In the first three months of 2022, his campaign reported zero donations of more than $199 from people in the district and just six from the entire state of North Carolina. Any individual donation less than $200 can be made anonymously.
Fortunately for Hines, Club for Growth Action, the super PAC arm of the group, has said it plans to spend $1.3 million to support him in the primaries. That’s a huge amount for a house race.
Before settling on the 13th district, Hines had looked around for a suitable perch. He announced his intention to challenge Representative Virginia Foxx, a longtime Republican incumbent on the western side of the state, before plans were changed. In April, he and his wife changed their address to a house in Fuquay-Varina, a city in southern Wake County, the district’s most populous part.
Some Republicans in scarlet Johnston County, a burgeoning rural community, have criticized Hines for, in the words of a local group leader, “coming in just trying to pick a district he can win.” And Hines’ main opponent, a lawyer named Kelly Daughtry, who is the daughter of a former State House majority leader, has attacked him like a carpet bagger.

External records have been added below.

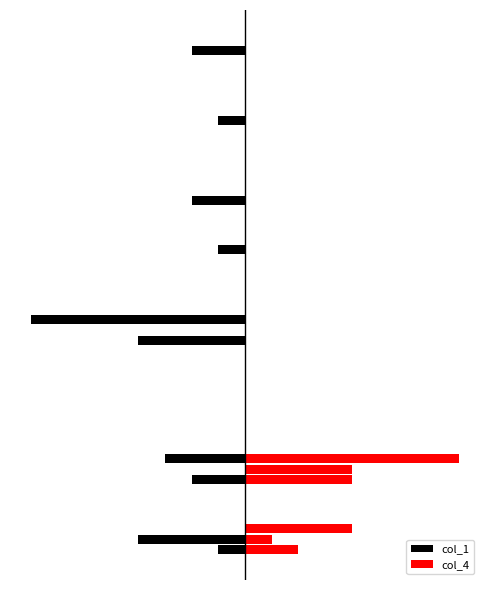

What is the average value of the col_1 series?

-1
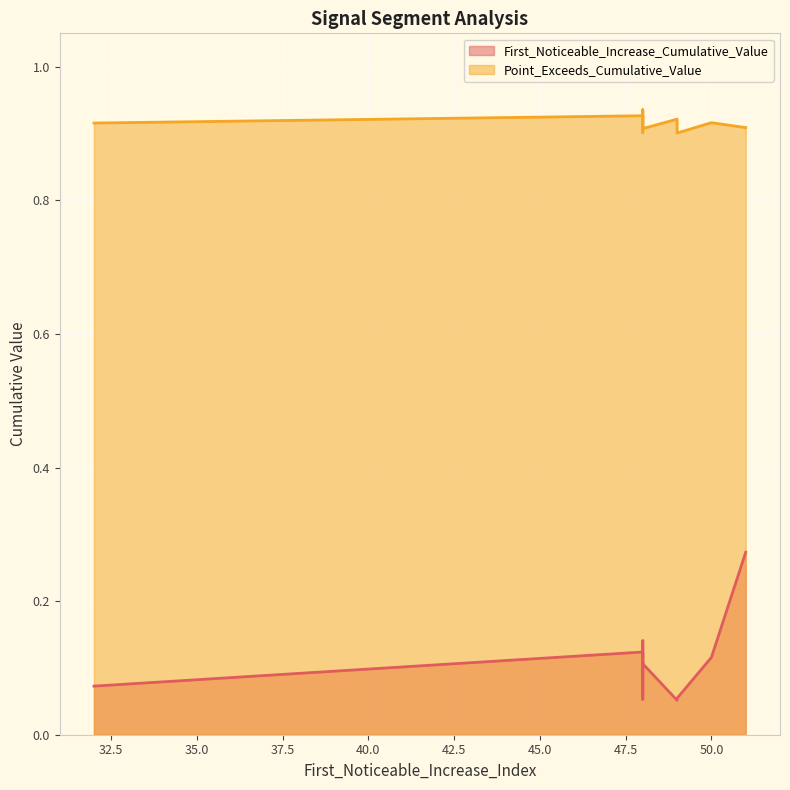

What is the value of the Point_Exceeds_Cumulative_Value point at the 8th from the left?

0.9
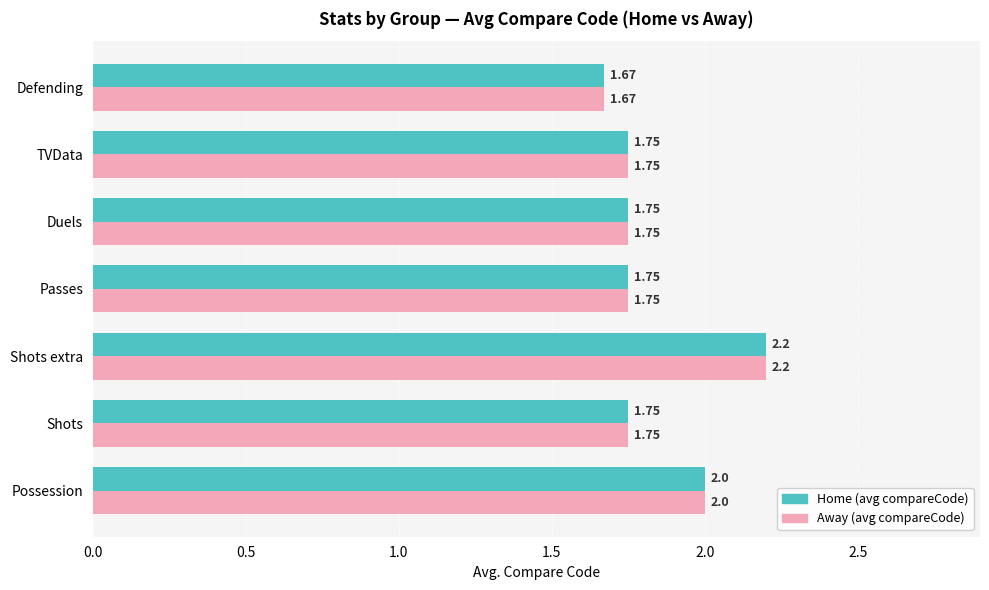

What are all the series names shown in the legend?

Home (avg compareCode), Away (avg compareCode)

The Hines campaign, which declined to make him available for an interview but answered a series of detailed questions about his candidacy, points to his upbringing in Charlotte and his time at NC State, in Raleigh, just north of the county line.
Daughtry has spent more than $2.5 million on the race to date, while contributing nearly $3 million of her own money. She has also garnered heat for her past donations to Democrats, including Cheri Beasley, the presumptive Democratic nominee for the Senate, and Josh Stein, the state’s attorney general.
Multiple people with access to private polls said Hines Daughtry appeared to be a few percentage points ahead, while everyone else was far behind. In North Carolina, if no candidate gets at least 30 percent of the vote, the top two finishers advance to a runoff.